Request
Return the lines from the one containing "In den Warenkorb" to the end of the material, both end lines included, exactly and with nothing else.

══════════

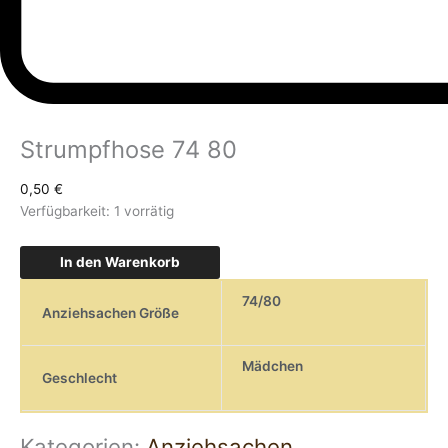
Strumpfhose 74 80
0,50
€
Verfügbarkeit:
1 vorrätig
In den Warenkorb
74/80
Anziehsachen Größe
Mädchen
Geschlecht
Kategorien:
Anziehsachen
,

══════════

Final answer
In den Warenkorb
74/80
Anziehsachen Größe
Mädchen
Geschlecht
Kategorien:
Anziehsachen
,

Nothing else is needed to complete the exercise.